Another option is to try out the “voo” sound from Somatic Experiencing, explained in the video below.
Adopt a stance of willingness, active surrender, and committed action
With chronic anxiety, it can be tempting to see your day through the lens of managing anxiety. For example, people often preemptively make decisions based on safety appraisals and engage in avoidance and safety behaviors, deepening the anxiety trap. Part of recovering from anxiety involves finding the sweet spot between too much avoidance (which teaches you that you can’t handle yourself or do the things you love) and too much exposure (which teaches you that the feared situations are awful and overwhelming).
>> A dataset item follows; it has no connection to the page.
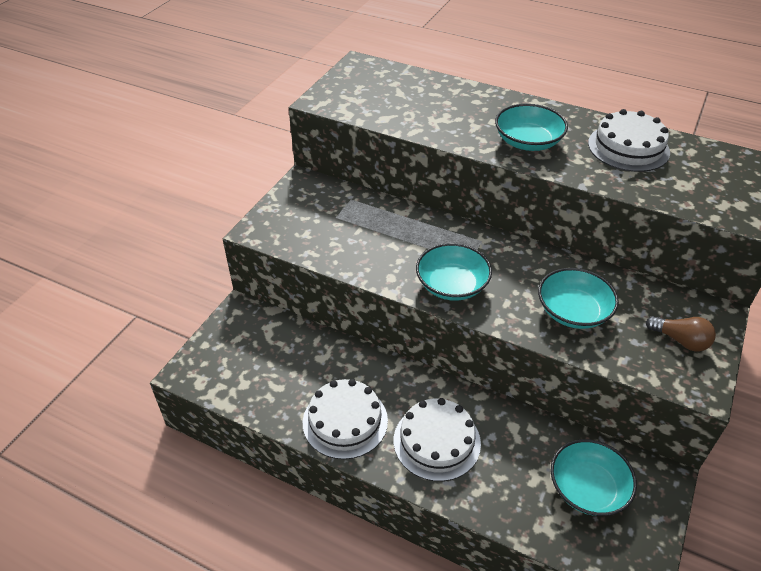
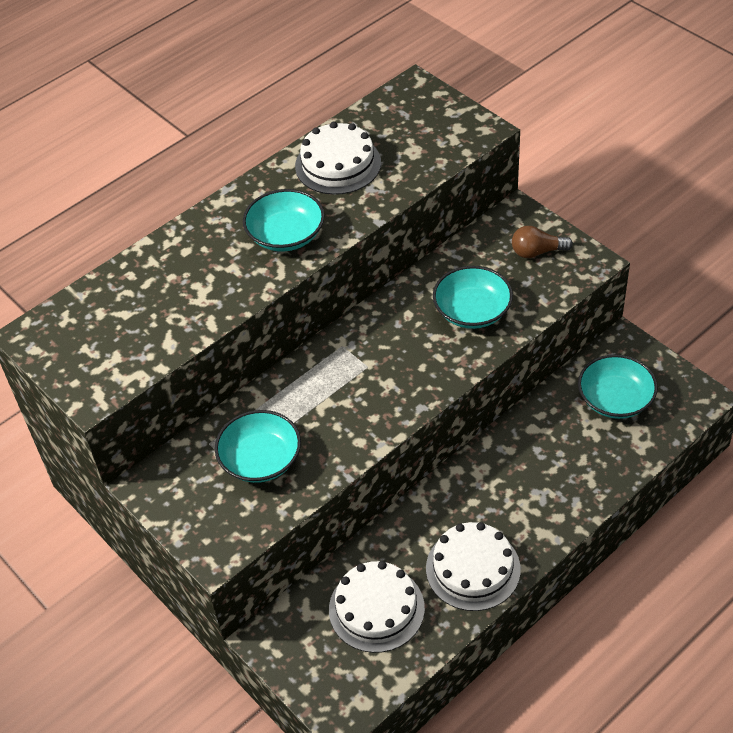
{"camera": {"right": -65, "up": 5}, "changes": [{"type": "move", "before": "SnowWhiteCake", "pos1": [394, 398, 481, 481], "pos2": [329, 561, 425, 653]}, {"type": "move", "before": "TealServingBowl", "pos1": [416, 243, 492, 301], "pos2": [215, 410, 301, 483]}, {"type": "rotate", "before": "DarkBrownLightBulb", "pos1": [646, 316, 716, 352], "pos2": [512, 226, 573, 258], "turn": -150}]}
To break out of the anxiety trap, I invite you to consider your values for the day or your heart’s deepest desire. For example, you may want to show up as present, joyful, and compassionate towards yourself and others. Try to identify 1-2 values that resonate most deeply with you. Throughout the day, watch for the tendency to make decisions based on anxiety. Instead, acknowledge the anxiety, ask if it would be willing to step back, and focus on making choices that bring you towards the life you want to live and the person you want to be. If the anxiety feels too visceral to work in this way, you can try the orienting response, the basic exercise, or the voo sound from above.
Wrap yourself in kindness and compassion
A huge part of anxiety resolution comes from sending your nervous system real time signals of safety. You don’t need more practice being judgmental or unkind towards yourself. Instead, taking small steps towards the life you long for as you wrap yourself in kindness and self-compassion. For more information on practicing self-compassion, see this blog post.
Invitation towards the sacred
Another way of repatterning anxiety can involve being held by something larger than yourself. Above, I discussed how focusing on your values and anchoring into a felt sense of connection and support can allow anxiety to metabolize.
Thich Nhat Hanh wrote a number of gathas to help infuse the day with mindfulness and presence. The invitation for the gatha below is to breathe in as you silently recite the first line, breathe out with the second line, and breathe in with the third line.
“Waking up this morning I smile.
Twenty-four brand new hours are before me.
I vow to live fully in each moment and to look at all beings with eyes of compassion.”
Reciting or invoking poems in the mornings can be a beautiful practice to deepen into presence. Here’s a poetry fragment for the mornings:
“In the name of the daybreak
and the eyelids of morning
and the wayfaring moon
and the night when it departs,
I swear I will not dishonor
my soul with hatred,
but offer myself humbly
as a guardian of nature,
as a healer of misery,
as a messenger of wonder,
as an architect of peace.”
Morning anxiety can feel awful. Keep in mind that anxiety is meant to feel terrible so that we actually pay attention to it and effectively mobilize to take necessary action. When we can settle the nervous system through a felt sense of safety, it’s easier to discern what needs to happen and tether yourself an emergent capacity of competence or choice. As you engage in these practices, take note of any action in the real world you truly need to complete today. Let the anxiety know that you’ve received the message and continue to take steps towards the life you want to live and the person you wish to be.